(Beginning of PAGE EXTRACT)

6 simple ways to prevent falls

As the weather cools in the fall and with winter right around the corner it’s a great time to think about a different kind of fall – actually preventing older adults from falling down and getting hurt – either in their home or unfamiliar and slippery outside locations. 

Every 13 seconds, an older adult is seen in an emergency department for a falls-related injury. Each year, millions of adults suffer falls that cause hip fractures or head trauma, both of which can increase the risk of early disability or death. 

Every 20 minutes, an older adult dies from a fall. The Centers for Disease Control and Prevention reports that the death rate from falls among older adults has risen sharply in the last decade. 

Fast facts about falls

  • Half of adults age 80+ fall each year
  • Two-thirds of those who fall will do so again within six months
  • 35-40 percent of falls happen at home

Falls are common for many reasons as we age.

Weston Lindsay, a physical therapist with Intermountain Homecare has these suggestions to help older adults know if they’re at risk for falling and help reduce their risk

Five conditions that make people more at risk for falling

  1. Musculoskeletal weakness, pain, fatigue
  2. Neurological conditions (inner ear or balance problems, strokes, brain injuries, neuropathy, multiple sclerosis).
  3. Cardiovascular conditions (irregular blood pressure, congestive heart failure). 
  4. Metabolic conditions (diabetes, thyroid issues, certain medications).
  5. Psychological conditions (depression, anxiety, fear of falling).  

A homecare visit can assess the risk for falling in your home and recommend ways to reduce your risk.

(End of PAGE EXTRACT)
(Beginning of PROVIDED INFORMATION)

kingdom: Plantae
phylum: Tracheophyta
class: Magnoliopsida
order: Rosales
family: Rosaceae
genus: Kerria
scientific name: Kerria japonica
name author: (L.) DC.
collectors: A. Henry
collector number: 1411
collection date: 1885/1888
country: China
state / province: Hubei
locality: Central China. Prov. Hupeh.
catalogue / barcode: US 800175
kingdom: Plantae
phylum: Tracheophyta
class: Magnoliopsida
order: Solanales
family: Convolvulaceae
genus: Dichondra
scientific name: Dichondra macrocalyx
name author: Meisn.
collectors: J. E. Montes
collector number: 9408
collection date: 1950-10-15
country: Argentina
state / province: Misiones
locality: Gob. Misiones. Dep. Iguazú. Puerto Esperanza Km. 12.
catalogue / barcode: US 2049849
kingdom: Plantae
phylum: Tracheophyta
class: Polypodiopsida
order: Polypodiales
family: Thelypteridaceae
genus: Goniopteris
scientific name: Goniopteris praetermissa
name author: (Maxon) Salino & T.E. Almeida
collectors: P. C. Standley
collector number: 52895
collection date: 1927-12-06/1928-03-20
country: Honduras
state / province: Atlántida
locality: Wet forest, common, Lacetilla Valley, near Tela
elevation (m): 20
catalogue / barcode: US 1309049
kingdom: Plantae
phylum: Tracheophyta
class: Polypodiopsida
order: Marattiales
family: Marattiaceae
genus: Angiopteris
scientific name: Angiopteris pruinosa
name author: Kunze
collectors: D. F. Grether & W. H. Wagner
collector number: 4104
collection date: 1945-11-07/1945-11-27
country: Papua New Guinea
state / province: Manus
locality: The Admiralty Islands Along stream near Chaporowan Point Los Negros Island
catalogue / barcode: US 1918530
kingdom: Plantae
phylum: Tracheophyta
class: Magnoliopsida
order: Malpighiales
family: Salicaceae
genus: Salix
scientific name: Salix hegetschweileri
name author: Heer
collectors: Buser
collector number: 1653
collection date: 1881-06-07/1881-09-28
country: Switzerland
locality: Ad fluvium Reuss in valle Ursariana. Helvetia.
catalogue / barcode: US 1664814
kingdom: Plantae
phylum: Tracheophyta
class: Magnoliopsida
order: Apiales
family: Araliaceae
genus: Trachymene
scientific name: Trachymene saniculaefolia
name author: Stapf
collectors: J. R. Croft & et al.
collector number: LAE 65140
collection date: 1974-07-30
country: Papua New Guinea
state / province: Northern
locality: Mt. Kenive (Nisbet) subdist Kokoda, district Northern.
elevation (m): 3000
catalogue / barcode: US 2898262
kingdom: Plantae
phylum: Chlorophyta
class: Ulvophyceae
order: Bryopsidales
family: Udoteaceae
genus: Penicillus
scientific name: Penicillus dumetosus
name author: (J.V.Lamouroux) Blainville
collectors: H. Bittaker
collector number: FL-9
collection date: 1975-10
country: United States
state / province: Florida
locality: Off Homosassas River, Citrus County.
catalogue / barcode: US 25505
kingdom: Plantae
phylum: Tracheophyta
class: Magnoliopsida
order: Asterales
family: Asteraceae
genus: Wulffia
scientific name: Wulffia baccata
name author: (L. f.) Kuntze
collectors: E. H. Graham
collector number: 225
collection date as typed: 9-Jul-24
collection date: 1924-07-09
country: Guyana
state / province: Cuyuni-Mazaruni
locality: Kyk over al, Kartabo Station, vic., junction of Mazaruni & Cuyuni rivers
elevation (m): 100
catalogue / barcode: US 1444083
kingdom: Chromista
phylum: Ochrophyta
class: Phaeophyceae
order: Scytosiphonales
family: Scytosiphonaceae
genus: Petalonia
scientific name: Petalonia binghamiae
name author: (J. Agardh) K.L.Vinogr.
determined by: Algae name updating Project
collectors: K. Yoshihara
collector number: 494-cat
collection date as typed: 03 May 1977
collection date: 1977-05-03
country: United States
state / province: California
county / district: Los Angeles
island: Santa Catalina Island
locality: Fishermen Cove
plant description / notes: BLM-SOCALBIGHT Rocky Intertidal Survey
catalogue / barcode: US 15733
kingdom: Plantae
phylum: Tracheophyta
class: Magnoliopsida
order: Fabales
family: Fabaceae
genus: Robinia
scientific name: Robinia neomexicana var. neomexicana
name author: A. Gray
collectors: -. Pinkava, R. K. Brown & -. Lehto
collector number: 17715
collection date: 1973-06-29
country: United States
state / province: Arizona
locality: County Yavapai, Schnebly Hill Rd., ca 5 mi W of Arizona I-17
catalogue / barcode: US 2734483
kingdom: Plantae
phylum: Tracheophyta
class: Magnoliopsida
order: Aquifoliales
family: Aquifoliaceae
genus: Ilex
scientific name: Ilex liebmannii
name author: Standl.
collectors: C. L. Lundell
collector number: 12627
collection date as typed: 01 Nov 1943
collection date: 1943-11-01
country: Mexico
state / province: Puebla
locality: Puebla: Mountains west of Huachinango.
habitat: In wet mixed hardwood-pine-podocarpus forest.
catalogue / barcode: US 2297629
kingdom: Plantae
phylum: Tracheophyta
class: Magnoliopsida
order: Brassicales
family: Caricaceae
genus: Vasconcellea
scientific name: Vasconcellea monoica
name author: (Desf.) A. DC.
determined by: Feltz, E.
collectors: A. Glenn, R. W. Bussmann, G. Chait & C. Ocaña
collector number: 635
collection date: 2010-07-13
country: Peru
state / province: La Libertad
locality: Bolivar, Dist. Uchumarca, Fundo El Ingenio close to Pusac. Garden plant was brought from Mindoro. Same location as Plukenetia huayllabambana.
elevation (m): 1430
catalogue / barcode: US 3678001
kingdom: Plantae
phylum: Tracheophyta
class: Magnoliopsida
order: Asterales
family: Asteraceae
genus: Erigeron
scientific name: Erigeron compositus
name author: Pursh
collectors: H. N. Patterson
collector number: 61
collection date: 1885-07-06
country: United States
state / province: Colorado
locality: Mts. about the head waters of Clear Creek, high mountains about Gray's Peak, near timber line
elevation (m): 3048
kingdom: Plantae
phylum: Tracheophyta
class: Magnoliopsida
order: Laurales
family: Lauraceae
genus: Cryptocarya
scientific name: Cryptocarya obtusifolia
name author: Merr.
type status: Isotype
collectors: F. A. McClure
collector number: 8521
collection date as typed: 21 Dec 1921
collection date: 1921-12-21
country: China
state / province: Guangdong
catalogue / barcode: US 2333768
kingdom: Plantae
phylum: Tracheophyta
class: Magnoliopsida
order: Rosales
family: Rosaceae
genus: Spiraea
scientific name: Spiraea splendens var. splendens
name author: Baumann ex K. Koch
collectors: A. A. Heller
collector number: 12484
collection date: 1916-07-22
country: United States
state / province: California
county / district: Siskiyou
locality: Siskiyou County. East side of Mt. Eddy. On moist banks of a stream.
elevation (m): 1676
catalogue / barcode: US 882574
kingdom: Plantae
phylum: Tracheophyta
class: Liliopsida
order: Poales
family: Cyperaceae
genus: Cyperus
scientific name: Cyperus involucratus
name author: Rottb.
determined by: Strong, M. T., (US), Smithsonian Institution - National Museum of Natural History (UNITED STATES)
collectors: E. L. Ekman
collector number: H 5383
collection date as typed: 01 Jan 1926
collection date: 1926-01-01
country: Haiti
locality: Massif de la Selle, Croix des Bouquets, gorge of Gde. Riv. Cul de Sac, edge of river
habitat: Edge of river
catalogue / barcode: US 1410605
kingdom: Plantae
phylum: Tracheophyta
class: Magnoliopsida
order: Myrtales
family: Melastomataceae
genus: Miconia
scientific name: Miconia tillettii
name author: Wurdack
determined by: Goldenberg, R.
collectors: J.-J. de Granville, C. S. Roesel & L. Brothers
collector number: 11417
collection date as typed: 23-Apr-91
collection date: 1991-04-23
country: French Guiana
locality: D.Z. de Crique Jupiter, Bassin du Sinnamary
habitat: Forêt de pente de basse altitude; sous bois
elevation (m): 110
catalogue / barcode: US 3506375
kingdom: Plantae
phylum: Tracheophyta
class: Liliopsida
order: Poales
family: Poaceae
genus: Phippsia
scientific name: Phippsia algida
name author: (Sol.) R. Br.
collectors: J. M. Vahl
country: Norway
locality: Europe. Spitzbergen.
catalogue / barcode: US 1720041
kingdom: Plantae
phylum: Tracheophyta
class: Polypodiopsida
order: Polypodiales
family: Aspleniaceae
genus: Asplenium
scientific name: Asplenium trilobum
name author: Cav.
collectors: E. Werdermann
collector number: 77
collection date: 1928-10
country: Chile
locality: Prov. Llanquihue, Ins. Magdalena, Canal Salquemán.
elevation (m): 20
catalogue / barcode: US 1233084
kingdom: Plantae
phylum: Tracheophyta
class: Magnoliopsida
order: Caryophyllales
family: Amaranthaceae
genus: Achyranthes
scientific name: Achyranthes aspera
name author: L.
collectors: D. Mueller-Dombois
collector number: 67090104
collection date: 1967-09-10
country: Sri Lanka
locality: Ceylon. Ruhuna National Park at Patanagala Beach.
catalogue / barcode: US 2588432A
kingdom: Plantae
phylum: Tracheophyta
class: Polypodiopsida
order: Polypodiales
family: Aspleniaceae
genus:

(End of PROVIDED INFORMATION)

AIM OF THE EXERCISE: Reproduce, word for word, the part of the fall-prevention article above that opens with the words containing "Weston Lindsay, a" and closes with "issues, certain medications).".

RESPONSE BOX:
Weston Lindsay, a physical therapist with Intermountain Homecare has these suggestions to help older adults know if they’re at risk for falling and help reduce their risk

Five conditions that make people more at risk for falling

  1. Musculoskeletal weakness, pain, fatigue
  2. Neurological conditions (inner ear or balance problems, strokes, brain injuries, neuropathy, multiple sclerosis).
  3. Cardiovascular conditions (irregular blood pressure, congestive heart failure). 
  4. Metabolic conditions (diabetes, thyroid issues, certain medications).